INFORMATION:
┌──
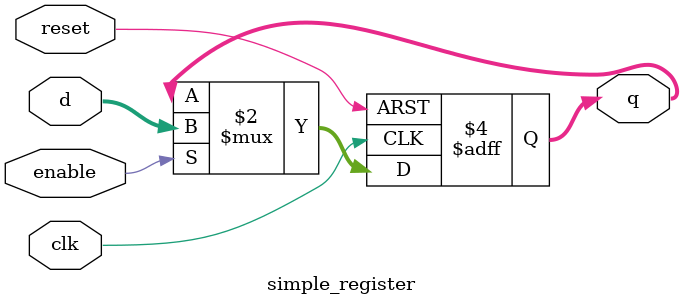
<source format=v>
module simple_register (
    input wire clk,         
    input wire reset,      
    input wire enable,      
    input wire [7:0] d,     
    output reg [7:0] q      
);

    always @(posedge clk or posedge reset) begin
        if (reset) begin
            q <= 8'b0; 
        end else if (enable) begin
            q <= d;   
        end
    end

endmodule

</source>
└──
ABOUT THIS TASK: Do not include images; quote all of the entries above exactly.

SOLUTION BELOW:
<source format=v>
module simple_register (
    input wire clk,         
    input wire reset,      
    input wire enable,      
    input wire [7:0] d,     
    output reg [7:0] q      
);

    always @(posedge clk or posedge reset) begin
        if (reset) begin
            q <= 8'b0; 
        end else if (enable) begin
            q <= d;   
        end
    end

endmodule

</source>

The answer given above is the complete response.